Three Students. Two Countries. One University.


Growing up in Myanmar, Soe and Linn Htet and their sister, Aye Chan Myint Moh, lived under a dictatorship. In 2011, the military junta was officially dissolved, leading to a general election. Before that time, the first of the Htet brood had made his way to America for an education he says would change his life. Soe says it was hard to get a visa at that time coming from his country. But, he landed at Southeast for two years before finishing up his degree at the University of Minnesota. When it was time for grad school, Soe wanted to return to Southeast.

“The thing about Southeast is it offers a good quality education and a good campus life,” he says. “The classes made me think.”
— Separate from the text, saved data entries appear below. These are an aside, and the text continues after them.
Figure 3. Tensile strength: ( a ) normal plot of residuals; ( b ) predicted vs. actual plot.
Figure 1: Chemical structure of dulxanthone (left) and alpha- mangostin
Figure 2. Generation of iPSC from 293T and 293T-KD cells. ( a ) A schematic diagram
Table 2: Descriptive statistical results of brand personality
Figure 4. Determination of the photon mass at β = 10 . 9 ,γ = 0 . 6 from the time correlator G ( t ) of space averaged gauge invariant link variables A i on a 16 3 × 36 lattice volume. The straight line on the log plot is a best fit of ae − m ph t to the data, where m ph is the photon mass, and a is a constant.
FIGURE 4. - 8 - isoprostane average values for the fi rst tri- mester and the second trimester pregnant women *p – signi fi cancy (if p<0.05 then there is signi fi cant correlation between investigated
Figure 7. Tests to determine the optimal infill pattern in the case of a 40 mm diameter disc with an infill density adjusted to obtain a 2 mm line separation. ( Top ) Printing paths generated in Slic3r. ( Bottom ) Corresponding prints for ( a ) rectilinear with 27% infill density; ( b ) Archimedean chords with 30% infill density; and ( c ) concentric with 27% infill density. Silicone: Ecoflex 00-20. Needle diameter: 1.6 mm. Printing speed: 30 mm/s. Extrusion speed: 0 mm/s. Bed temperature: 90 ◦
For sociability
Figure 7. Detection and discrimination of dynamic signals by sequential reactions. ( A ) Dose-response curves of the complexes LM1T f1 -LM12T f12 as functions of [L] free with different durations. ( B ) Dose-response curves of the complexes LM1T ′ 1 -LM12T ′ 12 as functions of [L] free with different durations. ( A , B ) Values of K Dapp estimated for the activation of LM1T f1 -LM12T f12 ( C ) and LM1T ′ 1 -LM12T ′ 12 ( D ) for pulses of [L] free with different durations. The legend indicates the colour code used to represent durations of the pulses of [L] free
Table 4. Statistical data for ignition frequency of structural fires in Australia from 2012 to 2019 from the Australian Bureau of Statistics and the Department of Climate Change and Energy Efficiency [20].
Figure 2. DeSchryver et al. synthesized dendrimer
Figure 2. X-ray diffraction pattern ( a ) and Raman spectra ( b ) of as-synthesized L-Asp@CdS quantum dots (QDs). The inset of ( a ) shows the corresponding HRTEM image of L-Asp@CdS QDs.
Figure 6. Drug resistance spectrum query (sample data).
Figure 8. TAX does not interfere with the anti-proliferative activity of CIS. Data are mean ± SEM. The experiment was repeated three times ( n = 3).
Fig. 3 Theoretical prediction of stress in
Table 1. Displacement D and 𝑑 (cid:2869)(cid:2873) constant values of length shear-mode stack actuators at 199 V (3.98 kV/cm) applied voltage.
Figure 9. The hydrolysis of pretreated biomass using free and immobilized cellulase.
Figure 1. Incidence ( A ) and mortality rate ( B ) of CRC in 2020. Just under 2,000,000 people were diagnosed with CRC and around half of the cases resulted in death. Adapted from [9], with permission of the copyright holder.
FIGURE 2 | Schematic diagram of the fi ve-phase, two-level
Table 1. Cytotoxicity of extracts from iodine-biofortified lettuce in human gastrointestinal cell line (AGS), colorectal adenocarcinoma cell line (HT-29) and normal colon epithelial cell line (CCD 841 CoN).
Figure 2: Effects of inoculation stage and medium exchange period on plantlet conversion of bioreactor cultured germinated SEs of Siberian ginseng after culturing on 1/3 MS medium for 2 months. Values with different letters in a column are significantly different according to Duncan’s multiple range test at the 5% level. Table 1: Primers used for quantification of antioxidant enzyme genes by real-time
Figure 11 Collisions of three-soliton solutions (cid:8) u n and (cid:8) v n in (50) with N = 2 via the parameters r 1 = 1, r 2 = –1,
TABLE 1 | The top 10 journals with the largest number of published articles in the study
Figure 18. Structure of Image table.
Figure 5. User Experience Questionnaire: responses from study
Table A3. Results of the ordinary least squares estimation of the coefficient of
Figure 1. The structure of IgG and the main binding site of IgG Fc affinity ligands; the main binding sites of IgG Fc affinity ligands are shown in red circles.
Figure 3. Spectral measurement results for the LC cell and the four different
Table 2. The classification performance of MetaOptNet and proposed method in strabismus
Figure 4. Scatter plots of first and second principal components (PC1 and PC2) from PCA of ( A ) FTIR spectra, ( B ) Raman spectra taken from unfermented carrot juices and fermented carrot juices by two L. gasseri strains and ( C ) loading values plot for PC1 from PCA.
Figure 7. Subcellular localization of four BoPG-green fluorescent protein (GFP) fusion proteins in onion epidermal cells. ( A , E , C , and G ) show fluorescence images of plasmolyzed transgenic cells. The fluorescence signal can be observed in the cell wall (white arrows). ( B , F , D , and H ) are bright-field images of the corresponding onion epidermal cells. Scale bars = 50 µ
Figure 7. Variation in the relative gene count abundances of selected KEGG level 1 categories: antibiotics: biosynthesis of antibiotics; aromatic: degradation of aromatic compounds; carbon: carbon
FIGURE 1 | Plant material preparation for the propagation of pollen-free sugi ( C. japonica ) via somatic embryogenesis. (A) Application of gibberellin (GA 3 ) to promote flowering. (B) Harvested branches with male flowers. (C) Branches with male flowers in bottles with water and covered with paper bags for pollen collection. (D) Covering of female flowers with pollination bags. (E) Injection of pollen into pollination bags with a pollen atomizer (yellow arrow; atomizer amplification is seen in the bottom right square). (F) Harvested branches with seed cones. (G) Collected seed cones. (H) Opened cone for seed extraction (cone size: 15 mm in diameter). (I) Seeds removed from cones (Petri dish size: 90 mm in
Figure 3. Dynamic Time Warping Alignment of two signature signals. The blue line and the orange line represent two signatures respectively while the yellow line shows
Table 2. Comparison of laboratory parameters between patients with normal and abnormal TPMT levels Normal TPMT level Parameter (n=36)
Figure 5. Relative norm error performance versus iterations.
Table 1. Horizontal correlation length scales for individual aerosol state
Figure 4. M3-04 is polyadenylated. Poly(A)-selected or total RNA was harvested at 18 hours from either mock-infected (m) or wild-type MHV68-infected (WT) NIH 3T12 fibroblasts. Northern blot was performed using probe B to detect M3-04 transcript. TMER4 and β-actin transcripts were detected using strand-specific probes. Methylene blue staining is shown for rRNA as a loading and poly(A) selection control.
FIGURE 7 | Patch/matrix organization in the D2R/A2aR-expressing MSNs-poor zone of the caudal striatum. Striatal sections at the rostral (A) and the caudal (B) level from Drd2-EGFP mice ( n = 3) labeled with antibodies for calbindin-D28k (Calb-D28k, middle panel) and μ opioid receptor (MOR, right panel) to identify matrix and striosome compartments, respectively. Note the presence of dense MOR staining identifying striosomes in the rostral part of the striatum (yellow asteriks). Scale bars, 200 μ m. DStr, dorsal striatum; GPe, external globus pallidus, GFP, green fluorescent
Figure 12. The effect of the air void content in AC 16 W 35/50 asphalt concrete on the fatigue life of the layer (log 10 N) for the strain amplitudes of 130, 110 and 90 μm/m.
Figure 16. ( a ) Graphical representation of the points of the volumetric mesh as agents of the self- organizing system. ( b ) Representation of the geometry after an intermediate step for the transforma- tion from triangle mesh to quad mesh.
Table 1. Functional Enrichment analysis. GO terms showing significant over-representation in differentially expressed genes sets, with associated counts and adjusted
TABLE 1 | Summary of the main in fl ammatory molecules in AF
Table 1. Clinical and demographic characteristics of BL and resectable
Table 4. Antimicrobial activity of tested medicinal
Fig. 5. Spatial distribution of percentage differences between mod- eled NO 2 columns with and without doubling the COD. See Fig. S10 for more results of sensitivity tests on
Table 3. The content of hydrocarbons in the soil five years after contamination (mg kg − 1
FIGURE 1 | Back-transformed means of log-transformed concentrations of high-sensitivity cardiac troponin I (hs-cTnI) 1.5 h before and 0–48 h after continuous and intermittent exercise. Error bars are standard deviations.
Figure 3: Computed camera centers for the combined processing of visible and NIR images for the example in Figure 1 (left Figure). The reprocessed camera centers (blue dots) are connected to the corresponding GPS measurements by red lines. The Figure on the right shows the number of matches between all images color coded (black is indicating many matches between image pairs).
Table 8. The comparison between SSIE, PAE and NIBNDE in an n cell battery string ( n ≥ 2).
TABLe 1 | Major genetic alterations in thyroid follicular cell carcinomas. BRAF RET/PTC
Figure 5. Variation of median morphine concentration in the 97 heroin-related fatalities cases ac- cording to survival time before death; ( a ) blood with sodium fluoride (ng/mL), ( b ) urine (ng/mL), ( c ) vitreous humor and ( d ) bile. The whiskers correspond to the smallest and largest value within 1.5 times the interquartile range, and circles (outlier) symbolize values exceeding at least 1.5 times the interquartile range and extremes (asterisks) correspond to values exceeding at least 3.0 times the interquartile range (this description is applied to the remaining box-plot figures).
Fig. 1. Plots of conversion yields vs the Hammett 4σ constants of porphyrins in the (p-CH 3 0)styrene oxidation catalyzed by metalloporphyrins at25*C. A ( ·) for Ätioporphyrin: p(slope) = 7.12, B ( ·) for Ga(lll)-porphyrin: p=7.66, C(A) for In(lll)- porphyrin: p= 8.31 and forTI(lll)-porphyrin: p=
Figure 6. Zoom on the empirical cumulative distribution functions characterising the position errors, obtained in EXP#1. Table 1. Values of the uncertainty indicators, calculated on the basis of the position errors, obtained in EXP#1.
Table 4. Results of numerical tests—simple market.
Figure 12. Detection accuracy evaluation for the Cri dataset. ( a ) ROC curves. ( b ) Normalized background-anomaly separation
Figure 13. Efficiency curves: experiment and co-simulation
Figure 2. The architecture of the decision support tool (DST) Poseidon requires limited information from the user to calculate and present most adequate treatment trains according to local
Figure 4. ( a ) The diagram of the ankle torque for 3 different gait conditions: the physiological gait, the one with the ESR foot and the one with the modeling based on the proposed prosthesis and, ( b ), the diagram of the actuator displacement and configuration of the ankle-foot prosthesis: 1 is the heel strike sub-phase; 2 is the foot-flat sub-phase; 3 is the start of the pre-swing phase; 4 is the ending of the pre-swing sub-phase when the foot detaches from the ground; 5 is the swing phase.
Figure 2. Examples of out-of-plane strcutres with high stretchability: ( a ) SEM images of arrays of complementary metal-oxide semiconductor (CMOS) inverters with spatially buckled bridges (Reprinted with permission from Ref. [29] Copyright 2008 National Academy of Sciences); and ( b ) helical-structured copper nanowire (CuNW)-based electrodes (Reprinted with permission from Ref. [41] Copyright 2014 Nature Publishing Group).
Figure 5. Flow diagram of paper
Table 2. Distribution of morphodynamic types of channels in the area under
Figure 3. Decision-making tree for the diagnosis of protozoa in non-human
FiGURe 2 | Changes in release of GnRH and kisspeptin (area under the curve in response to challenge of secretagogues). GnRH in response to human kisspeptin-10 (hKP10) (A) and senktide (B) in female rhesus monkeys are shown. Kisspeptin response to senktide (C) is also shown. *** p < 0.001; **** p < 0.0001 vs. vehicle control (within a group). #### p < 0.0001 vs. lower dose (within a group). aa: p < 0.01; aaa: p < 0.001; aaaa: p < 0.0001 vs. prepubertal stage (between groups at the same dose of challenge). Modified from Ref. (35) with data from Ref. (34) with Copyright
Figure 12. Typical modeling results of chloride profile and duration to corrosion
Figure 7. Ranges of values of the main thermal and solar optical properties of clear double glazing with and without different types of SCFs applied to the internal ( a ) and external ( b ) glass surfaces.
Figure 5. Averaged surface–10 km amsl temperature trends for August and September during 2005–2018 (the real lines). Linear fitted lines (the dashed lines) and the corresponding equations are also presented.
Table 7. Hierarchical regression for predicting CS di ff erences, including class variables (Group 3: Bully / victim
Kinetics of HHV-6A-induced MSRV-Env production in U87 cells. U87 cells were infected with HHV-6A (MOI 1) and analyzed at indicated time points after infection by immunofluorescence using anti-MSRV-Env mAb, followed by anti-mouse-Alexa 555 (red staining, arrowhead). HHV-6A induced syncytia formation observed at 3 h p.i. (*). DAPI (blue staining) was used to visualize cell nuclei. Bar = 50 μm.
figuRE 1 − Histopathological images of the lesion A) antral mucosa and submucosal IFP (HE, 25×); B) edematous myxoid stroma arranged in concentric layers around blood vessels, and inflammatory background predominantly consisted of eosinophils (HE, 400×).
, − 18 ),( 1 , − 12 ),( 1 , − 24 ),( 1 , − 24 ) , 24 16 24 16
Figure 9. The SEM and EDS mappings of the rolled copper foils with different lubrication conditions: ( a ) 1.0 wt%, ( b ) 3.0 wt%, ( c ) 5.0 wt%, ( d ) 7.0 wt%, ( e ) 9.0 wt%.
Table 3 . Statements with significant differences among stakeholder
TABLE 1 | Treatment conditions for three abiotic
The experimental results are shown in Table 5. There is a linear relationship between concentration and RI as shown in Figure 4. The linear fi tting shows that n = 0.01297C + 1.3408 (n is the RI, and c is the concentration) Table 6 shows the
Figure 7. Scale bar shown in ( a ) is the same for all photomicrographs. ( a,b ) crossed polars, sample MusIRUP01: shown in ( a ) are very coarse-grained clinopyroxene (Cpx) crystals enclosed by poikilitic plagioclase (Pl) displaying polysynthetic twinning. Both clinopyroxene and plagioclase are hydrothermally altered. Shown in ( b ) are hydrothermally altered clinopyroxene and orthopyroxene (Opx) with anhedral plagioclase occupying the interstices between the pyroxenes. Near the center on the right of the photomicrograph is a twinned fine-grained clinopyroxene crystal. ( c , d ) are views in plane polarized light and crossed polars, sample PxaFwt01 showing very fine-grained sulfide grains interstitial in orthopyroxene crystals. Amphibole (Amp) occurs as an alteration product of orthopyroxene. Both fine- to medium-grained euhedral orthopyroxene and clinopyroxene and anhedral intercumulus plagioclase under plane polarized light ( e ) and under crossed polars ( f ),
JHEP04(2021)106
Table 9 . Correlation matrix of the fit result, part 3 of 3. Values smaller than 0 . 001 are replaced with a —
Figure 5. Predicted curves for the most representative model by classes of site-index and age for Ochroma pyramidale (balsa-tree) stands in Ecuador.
Soe says that’s a change from school back home that focused more on memorization than questioning and sorting out ideas. Still, Soe says, his family was lucky because they were able to pay for their schooling. There is free education in Myanmar, they say, but it doesn’t offer the quality or the English opportunities the International school did. That emphasis on the opportunities of education would fuel Soe’s future. Graduating with his master’s degree from Southeast, he plans to return home with dreams of starting his own university there, just like his alma mater.

“Education is the foundation for everything. It’s what drives the world, and good education is what we need,” says Soe.

He’s already finished a business plan to begin work on his dream and returned home to start on financing.

“I don’t have the money to start a University. I have nothing. But, I have the ‘will to do,'” he smiles.

That pursuit doesn’t mean Southeast is in the past for him though. While developing this idea, he’d call or video chat with his younger siblings.

“He would talk about what he was doing and what was happening here,” says Linn. “It made me want to be here.”

Now, a junior, Linn is majoring in biomedical science with hopes of returning home to open his own medical lab. At Southeast, he’s found another aspect of education beyond school and the lab.

“I want to see the world and interact with people from different countries. I get to do that here. I get to know a lot of cultures on campus.”

The youngest Htet began her education at Southeast last year. An interior design major, she’s found a university convenient in tuition and comfortable with two brothers in tow, but also something more.

“I visited my brother here during the summer when I was 16, and I really liked the environment,” says Aye Chan Myint Moh.

She enjoyed the campus more than urban areas and says she liked the facilties, plus has found professors very helpful.

As Soe leaves his siblings behind and heads back to Myanmar to work toward a place the next generation of Htets can learn without traveling around the world, he’s not saying goodbye forever.

“I will always be in touch with Southeast—I’ll be visiting my sister and my brother.”